Despite the various technological advancements that have been made in the fight against phishing attacks, the problem still remains one of the most common threats in the cybersecurity domain. Due to the increasing number of communication channels and the rise of social media, the need for effective and rapid phishing detection has become more prevalent. In this thesis, we focused on developing an end-to-end deep learning model named Grambeddings that can recognize malicious websites from URL information while introducing the following novelties into the literature; (1) constructing and employing n-gram embeddings seamlessly without requiring any preliminary learning stage, (2) eliminating the necessity of language-knowledge by representing terms from n-grams instead of words or sub-words, (3) providing fast, intelligent and efficient n-gram/feature selection procedure. Besides, we also published an exclusive large-scale novel dataset that contains 800.000 real-world half of which were legitimate and half were phish.
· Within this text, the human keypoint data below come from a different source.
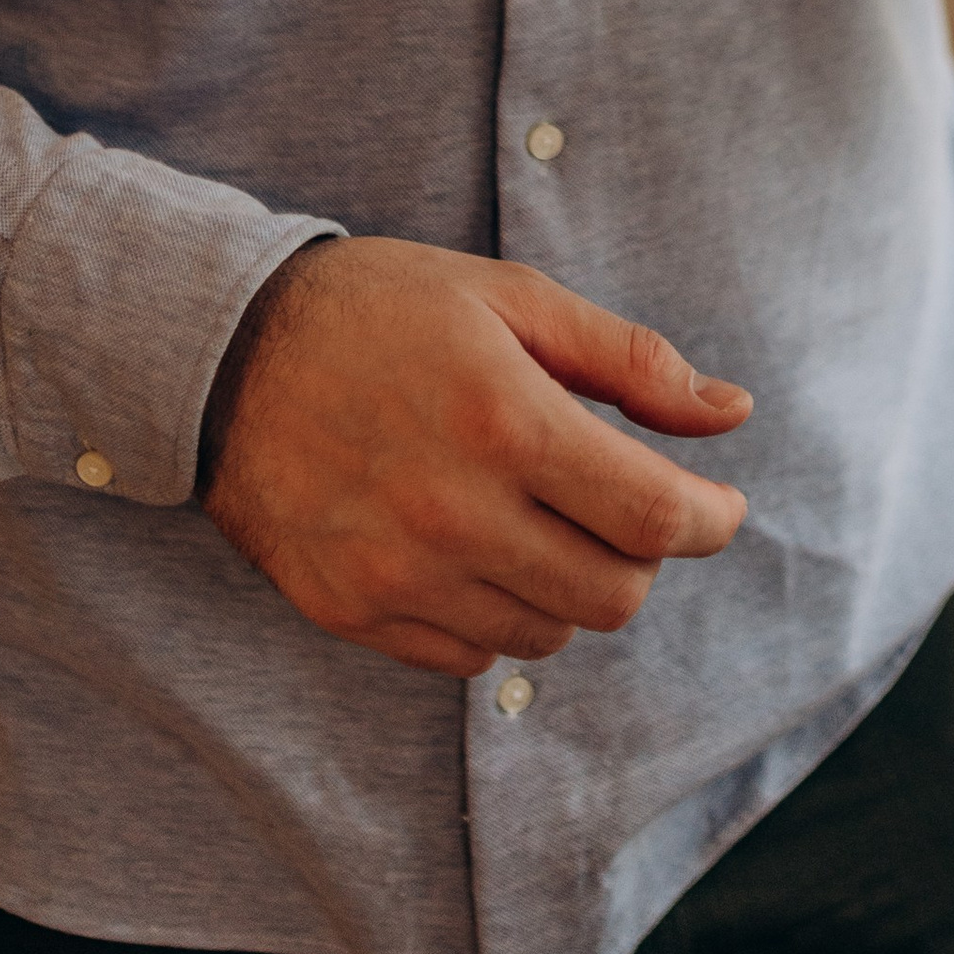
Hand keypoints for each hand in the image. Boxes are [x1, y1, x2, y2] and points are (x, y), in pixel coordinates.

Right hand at [199, 236, 751, 678]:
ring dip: (572, 587)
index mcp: (506, 422)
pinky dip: (500, 615)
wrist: (222, 353)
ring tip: (545, 518)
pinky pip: (469, 657)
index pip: (652, 517)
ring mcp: (396, 574)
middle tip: (630, 509)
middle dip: (645, 557)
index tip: (722, 507)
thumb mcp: (512, 297)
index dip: (711, 521)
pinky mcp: (350, 611)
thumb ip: (630, 360)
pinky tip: (481, 549)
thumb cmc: (382, 310)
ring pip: (546, 635)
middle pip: (612, 595)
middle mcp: (454, 513)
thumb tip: (732, 414)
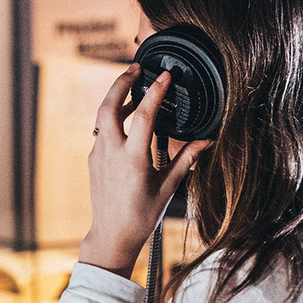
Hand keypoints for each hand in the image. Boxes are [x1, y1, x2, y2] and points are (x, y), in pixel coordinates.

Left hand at [77, 65, 210, 278]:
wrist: (112, 235)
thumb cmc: (142, 215)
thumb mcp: (168, 187)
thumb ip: (186, 159)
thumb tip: (207, 139)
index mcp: (133, 159)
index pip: (143, 115)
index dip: (156, 91)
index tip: (165, 75)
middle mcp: (112, 153)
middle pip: (109, 105)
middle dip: (121, 82)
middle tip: (136, 67)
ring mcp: (99, 155)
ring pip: (102, 116)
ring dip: (117, 98)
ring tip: (134, 87)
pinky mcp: (94, 159)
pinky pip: (102, 131)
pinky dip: (113, 118)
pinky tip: (127, 117)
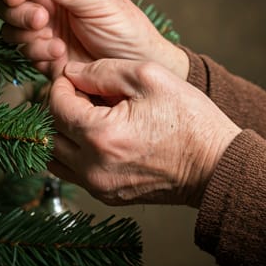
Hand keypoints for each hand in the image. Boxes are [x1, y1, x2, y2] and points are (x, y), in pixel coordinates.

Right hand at [0, 0, 188, 78]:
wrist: (131, 71)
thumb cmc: (126, 29)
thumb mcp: (101, 3)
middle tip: (34, 9)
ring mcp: (42, 25)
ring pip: (9, 19)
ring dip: (23, 25)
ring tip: (47, 30)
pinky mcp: (40, 50)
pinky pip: (21, 47)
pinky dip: (35, 50)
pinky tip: (59, 52)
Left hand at [47, 59, 240, 207]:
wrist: (215, 165)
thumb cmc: (189, 119)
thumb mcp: (150, 77)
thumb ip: (103, 70)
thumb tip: (72, 73)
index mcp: (101, 135)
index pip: (56, 106)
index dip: (60, 85)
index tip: (74, 76)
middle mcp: (93, 167)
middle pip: (51, 132)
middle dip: (60, 106)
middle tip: (81, 92)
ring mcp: (99, 187)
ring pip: (55, 156)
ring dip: (63, 131)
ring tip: (86, 114)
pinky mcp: (108, 195)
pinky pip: (74, 172)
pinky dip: (75, 150)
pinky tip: (98, 134)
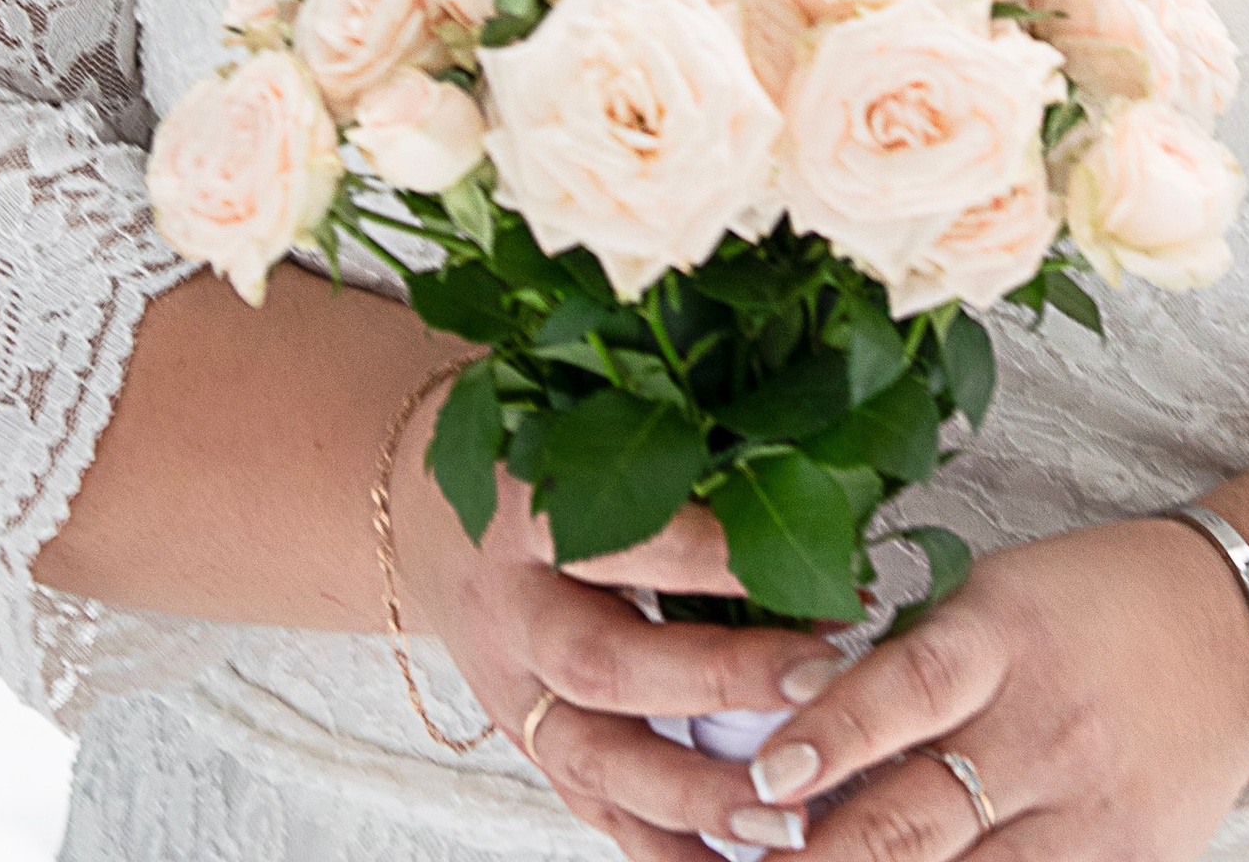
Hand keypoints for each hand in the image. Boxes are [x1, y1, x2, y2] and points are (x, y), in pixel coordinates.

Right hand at [392, 444, 839, 861]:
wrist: (424, 519)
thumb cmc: (534, 460)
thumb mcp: (585, 428)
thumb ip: (680, 452)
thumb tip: (824, 469)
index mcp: (529, 512)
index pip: (626, 538)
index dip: (720, 555)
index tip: (814, 560)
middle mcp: (513, 608)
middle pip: (606, 662)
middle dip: (719, 680)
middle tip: (821, 678)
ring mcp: (514, 692)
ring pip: (596, 759)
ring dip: (696, 797)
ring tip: (786, 817)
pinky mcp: (529, 746)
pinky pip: (593, 811)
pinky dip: (662, 850)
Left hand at [732, 518, 1248, 861]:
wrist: (1236, 639)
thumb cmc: (1091, 606)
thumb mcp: (995, 599)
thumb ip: (909, 667)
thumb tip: (795, 732)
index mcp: (1003, 636)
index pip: (907, 690)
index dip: (833, 735)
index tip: (768, 775)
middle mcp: (1043, 727)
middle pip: (917, 816)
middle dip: (822, 859)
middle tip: (751, 859)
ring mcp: (1085, 811)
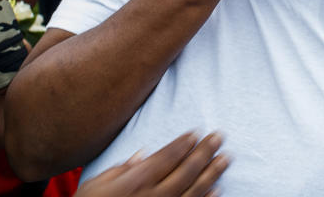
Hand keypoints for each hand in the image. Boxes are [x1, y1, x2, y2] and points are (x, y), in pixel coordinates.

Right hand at [74, 132, 228, 196]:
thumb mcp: (97, 183)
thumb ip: (123, 168)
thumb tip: (144, 154)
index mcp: (136, 180)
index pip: (167, 157)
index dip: (183, 143)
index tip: (197, 132)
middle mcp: (153, 195)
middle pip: (185, 170)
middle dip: (204, 152)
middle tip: (219, 137)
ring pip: (194, 190)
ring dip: (212, 173)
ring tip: (225, 158)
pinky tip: (218, 189)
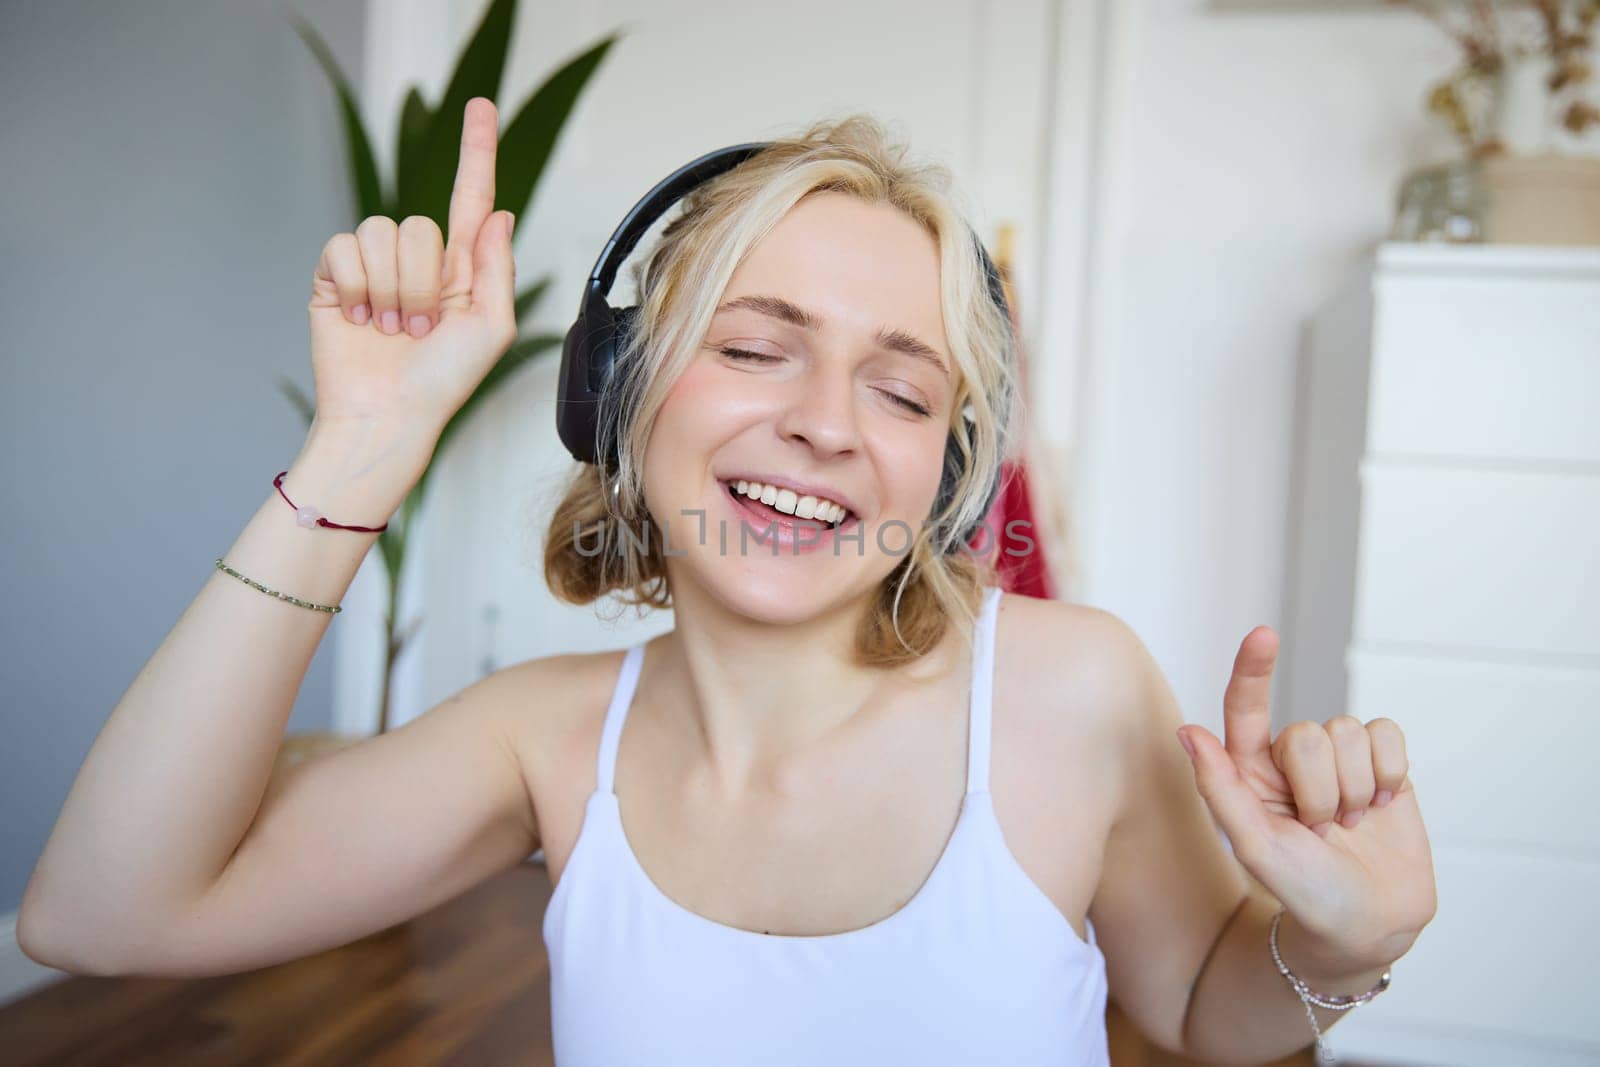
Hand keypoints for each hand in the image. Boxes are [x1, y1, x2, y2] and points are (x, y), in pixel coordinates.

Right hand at [305, 96, 517, 445]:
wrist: (388, 415)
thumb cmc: (444, 382)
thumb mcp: (492, 329)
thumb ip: (497, 268)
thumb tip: (498, 212)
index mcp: (463, 268)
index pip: (471, 196)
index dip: (477, 149)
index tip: (481, 104)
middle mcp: (418, 260)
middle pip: (421, 226)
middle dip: (423, 284)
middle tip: (419, 330)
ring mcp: (374, 267)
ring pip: (382, 234)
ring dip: (391, 291)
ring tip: (390, 331)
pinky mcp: (333, 276)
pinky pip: (343, 249)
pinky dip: (355, 287)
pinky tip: (359, 320)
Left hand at [1176, 626, 1437, 970]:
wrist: (1370, 925)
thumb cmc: (1304, 892)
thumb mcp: (1256, 848)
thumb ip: (1222, 789)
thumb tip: (1187, 732)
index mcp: (1249, 772)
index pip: (1245, 708)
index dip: (1253, 669)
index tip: (1264, 635)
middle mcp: (1291, 759)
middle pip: (1309, 732)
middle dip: (1322, 789)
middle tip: (1322, 831)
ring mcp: (1339, 759)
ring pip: (1350, 731)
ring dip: (1356, 788)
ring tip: (1350, 825)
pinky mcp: (1383, 763)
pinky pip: (1388, 734)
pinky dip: (1389, 773)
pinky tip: (1383, 805)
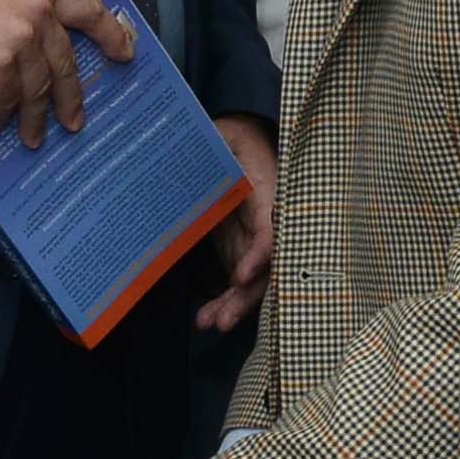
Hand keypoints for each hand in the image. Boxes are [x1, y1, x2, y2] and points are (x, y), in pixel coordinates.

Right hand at [0, 0, 122, 137]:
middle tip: (74, 120)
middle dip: (70, 97)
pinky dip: (2, 115)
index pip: (88, 9)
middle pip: (64, 62)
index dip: (111, 34)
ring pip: (37, 88)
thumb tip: (32, 24)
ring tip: (32, 136)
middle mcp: (36, 9)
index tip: (124, 53)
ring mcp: (17, 39)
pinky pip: (6, 99)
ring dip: (34, 117)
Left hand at [196, 117, 278, 334]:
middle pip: (267, 268)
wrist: (237, 139)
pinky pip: (237, 283)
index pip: (272, 229)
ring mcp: (254, 240)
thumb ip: (211, 147)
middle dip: (245, 297)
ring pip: (254, 282)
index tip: (241, 275)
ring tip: (208, 323)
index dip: (260, 255)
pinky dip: (223, 301)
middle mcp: (268, 222)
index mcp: (269, 191)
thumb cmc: (230, 135)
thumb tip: (187, 159)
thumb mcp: (221, 135)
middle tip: (222, 320)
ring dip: (233, 306)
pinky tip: (205, 318)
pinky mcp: (240, 251)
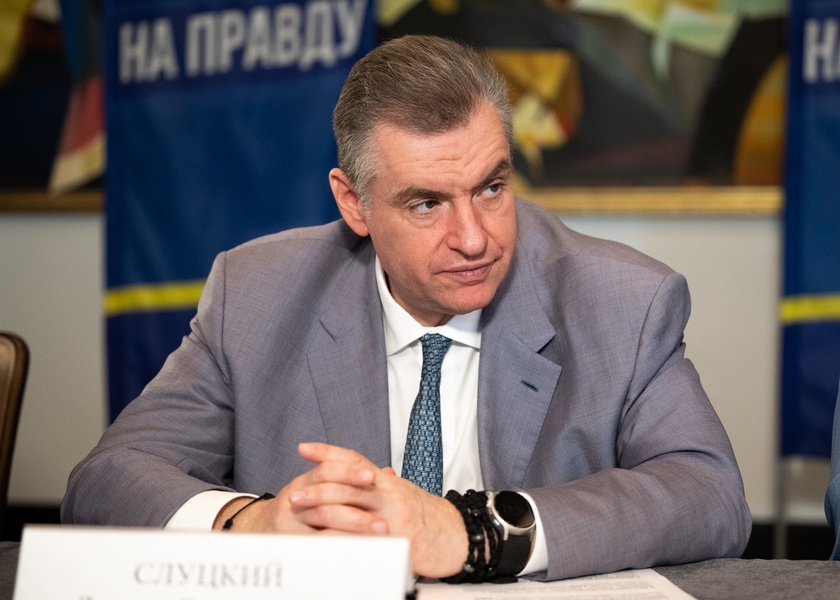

Grambeddings presents an adjustable and automated n-gram extraction and selection mechanism along with a new deep architecture that enables to merging of four different n-gram level features from its corresponding channel while each channel obtains required deep features through cascading CNN, LSTM, and attention layers. In this way, the model becomes able to capture the multiple discriminative character sequence patterns without requiring any hand-crafted operation. As a result, the proposed approach contributes the following features to the phishing detection domain: (1) real-time inference and protection while providing excellent performance, (2) language-agnostic corpus and embedding construction, and (3) eliminating the necessity of hand-crafted features, or the need of using any third-party service. In addition, we conducted a series of comparative experiments in both dataset-wise and method-wise manner. We verified the superiority of our model in all tests since it outperforms the other models in the literature by achieving 98.27\% accuracy. Lastly, we also analyzed the Grambeddings' robustness against adversarial attacks and examined in-depth the characteristics of the model both in the pre-trained and re-trained conditions in terms of seeing any adversarial sample before during the training phase. Our codebase is shared with the community to be used for benchmarking purposes in the future.